-- BEGIN --
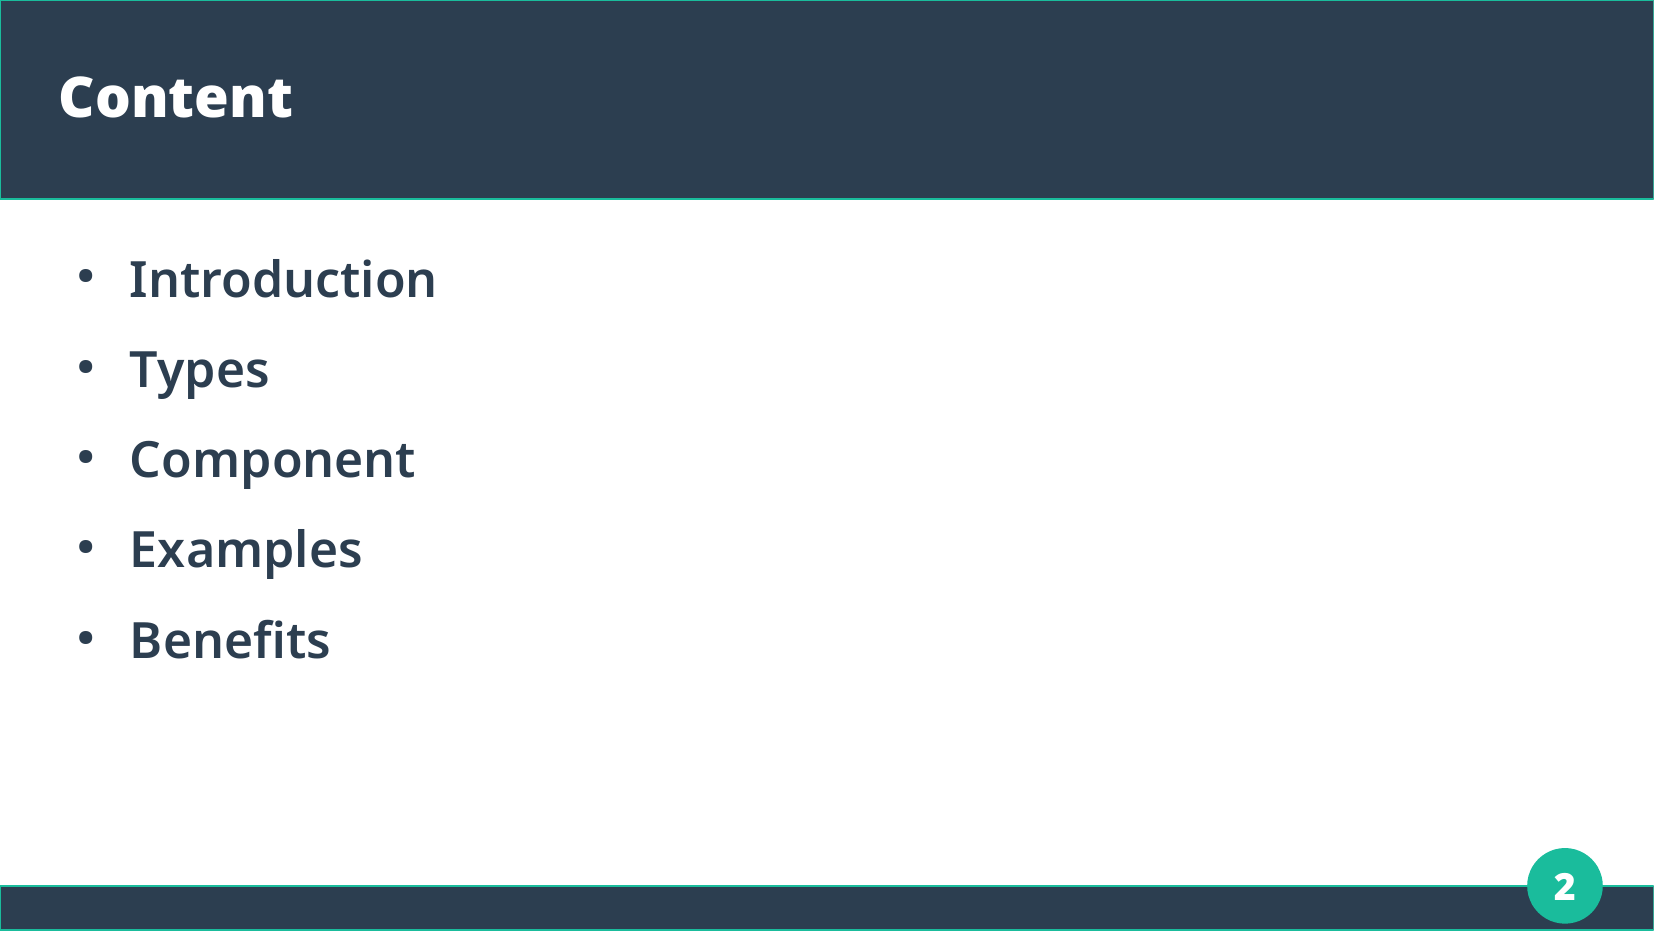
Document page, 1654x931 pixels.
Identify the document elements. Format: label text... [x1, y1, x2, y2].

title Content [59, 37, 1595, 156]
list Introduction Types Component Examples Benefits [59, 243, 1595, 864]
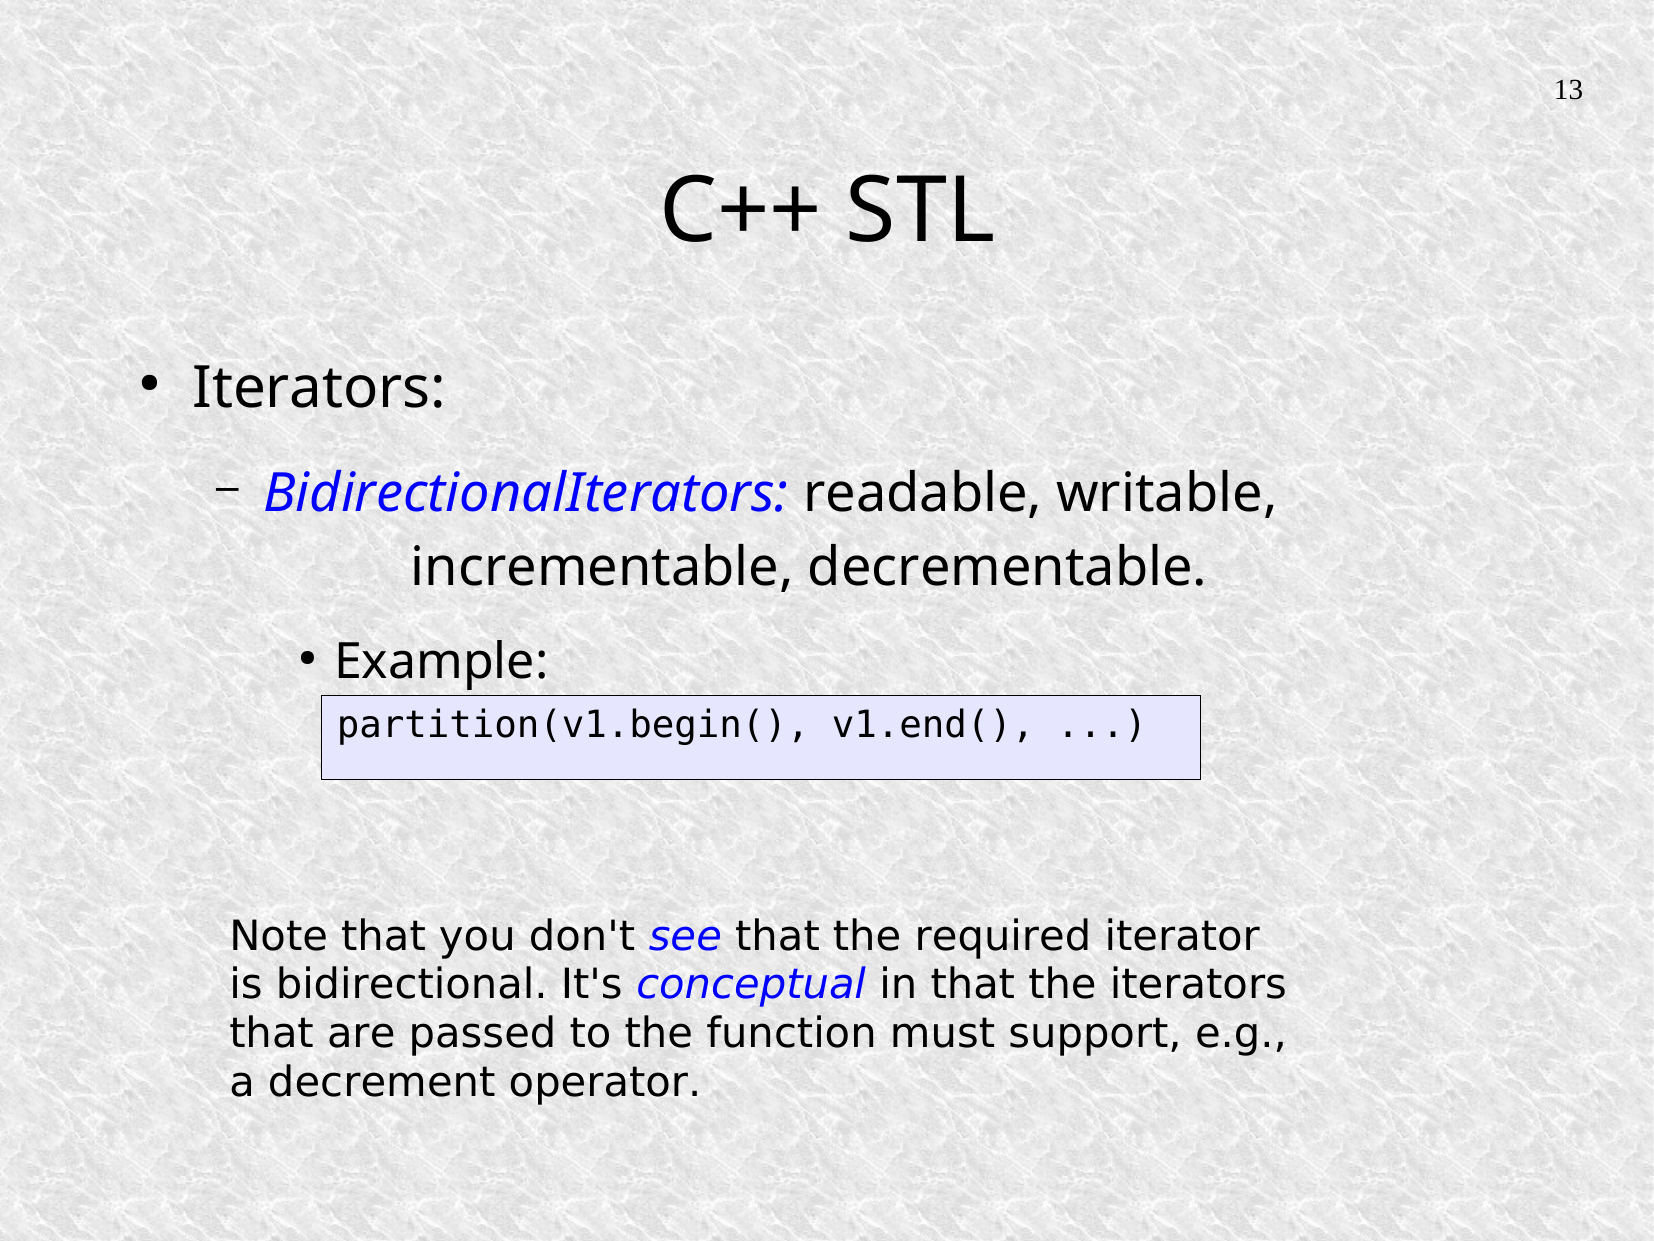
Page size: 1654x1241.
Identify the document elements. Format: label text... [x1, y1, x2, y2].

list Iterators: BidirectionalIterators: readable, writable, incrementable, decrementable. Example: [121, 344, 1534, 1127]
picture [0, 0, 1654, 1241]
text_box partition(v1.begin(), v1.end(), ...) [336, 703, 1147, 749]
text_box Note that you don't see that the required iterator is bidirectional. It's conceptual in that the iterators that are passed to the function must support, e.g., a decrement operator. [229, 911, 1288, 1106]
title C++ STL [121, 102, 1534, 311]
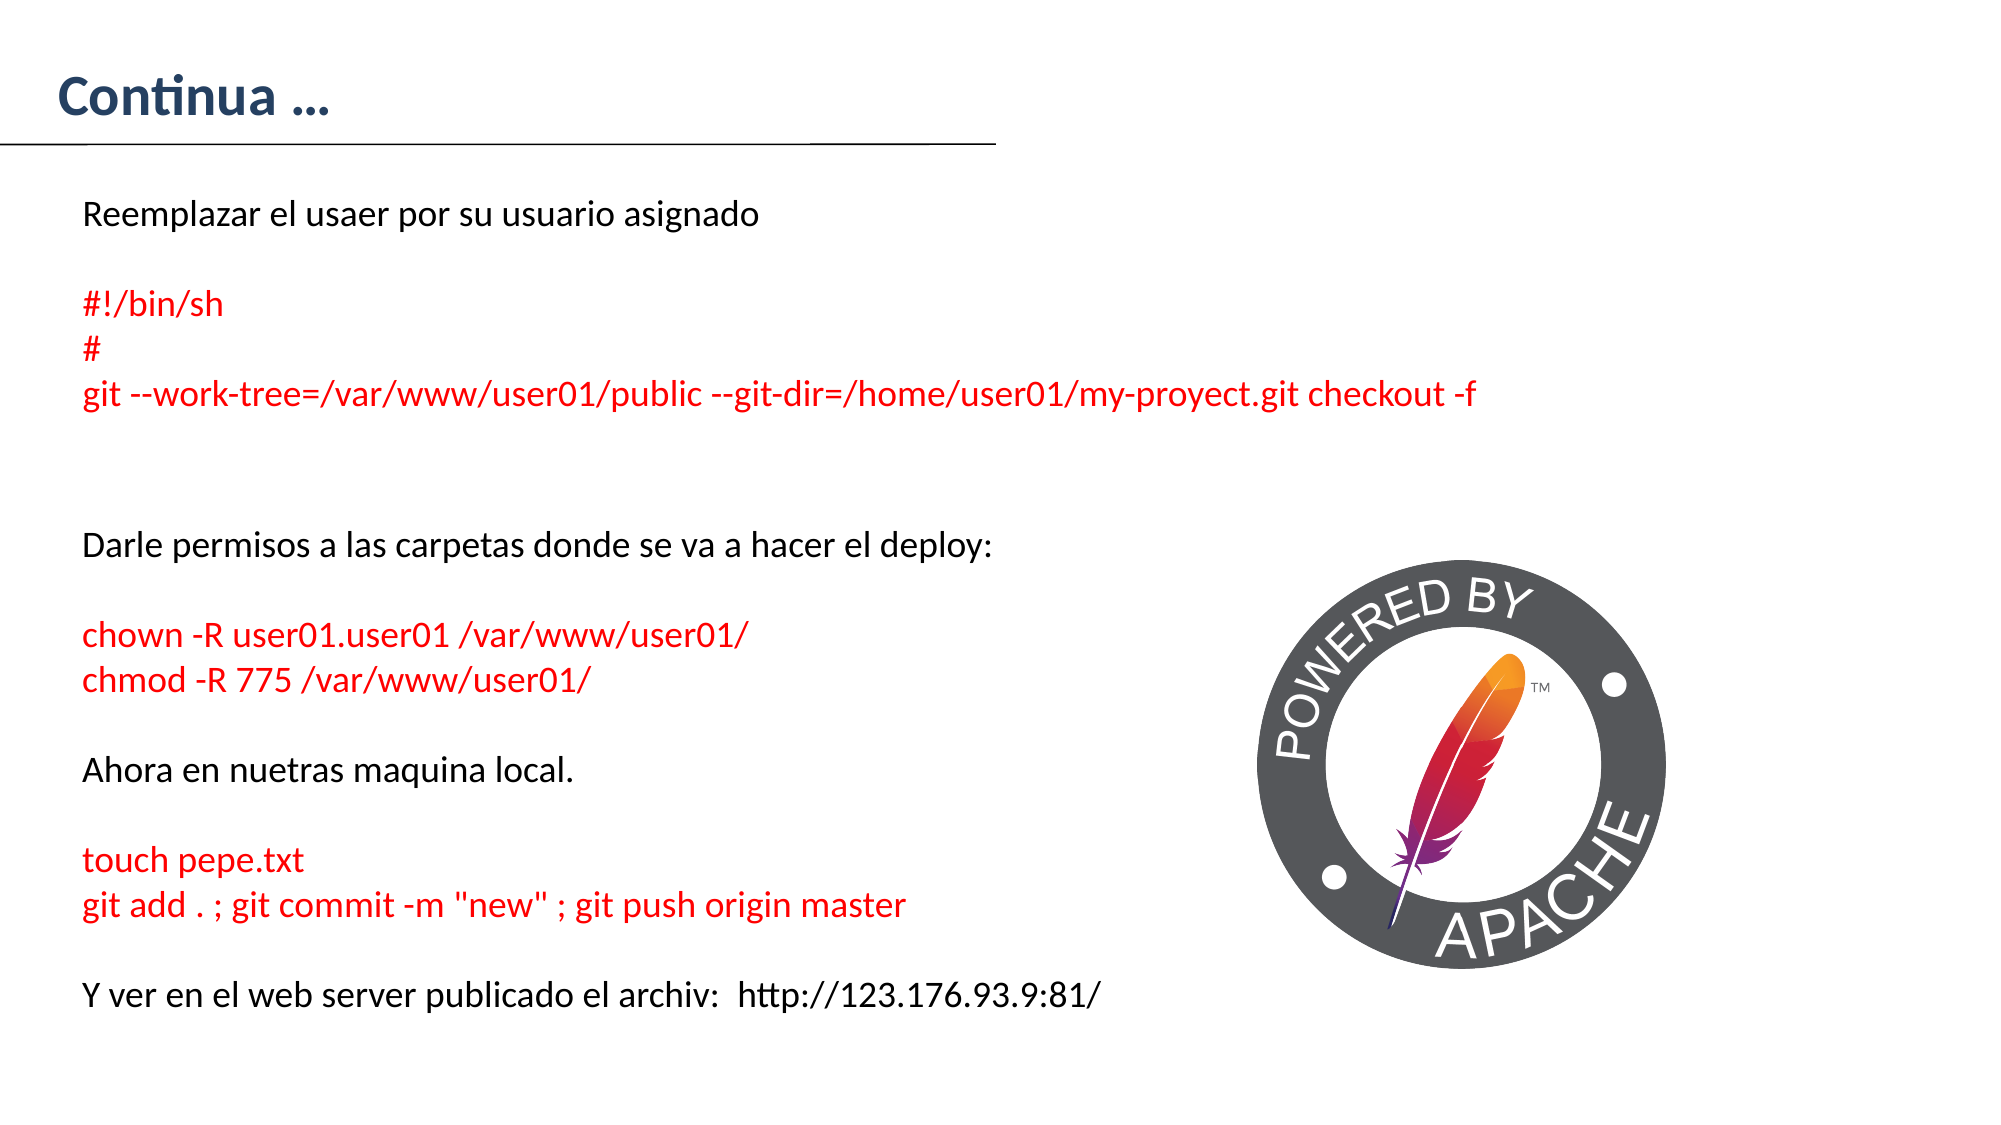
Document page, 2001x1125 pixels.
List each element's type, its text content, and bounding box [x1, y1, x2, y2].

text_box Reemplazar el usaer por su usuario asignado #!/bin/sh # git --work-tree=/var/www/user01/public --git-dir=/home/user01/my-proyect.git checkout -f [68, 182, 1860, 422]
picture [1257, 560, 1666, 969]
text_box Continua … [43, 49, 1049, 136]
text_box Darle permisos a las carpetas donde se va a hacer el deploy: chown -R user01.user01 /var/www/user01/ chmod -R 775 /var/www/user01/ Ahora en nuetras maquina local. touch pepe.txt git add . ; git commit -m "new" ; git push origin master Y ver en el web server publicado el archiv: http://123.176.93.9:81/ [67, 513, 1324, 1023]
-- END --
Please reproduce the lines of all the items above word for word, leaving the pictures out of your answer.

Document page, 1654x931 pixels.
Identify the document elements. Format: label text... [x1, y1, x2, y2].

title Content [59, 37, 1595, 156]
list Introduction Types Component Examples Benefits [59, 243, 1595, 864]
Page size: 1654x1241.
Identify the document elements. Format: label text... [x1, y1, x2, y2].

list Iterators: BidirectionalIterators: readable, writable, incrementable, decrementable. Example: [121, 344, 1534, 1127]
picture [0, 0, 1654, 1241]
text_box partition(v1.begin(), v1.end(), ...) [336, 703, 1147, 749]
text_box Note that you don't see that the required iterator is bidirectional. It's conceptual in that the iterators that are passed to the function must support, e.g., a decrement operator. [229, 911, 1288, 1106]
title C++ STL [121, 102, 1534, 311]
Document page, 2001x1125 pixels.
List each element's type, its text content, and bounding box [x1, y1, x2, y2].

text_box Reemplazar el usaer por su usuario asignado #!/bin/sh # git --work-tree=/var/www/user01/public --git-dir=/home/user01/my-proyect.git checkout -f [68, 182, 1860, 422]
picture [1257, 560, 1666, 969]
text_box Continua … [43, 49, 1049, 136]
text_box Darle permisos a las carpetas donde se va a hacer el deploy: chown -R user01.user01 /var/www/user01/ chmod -R 775 /var/www/user01/ Ahora en nuetras maquina local. touch pepe.txt git add . ; git commit -m "new" ; git push origin master Y ver en el web server publicado el archiv: http://123.176.93.9:81/ [67, 513, 1324, 1023]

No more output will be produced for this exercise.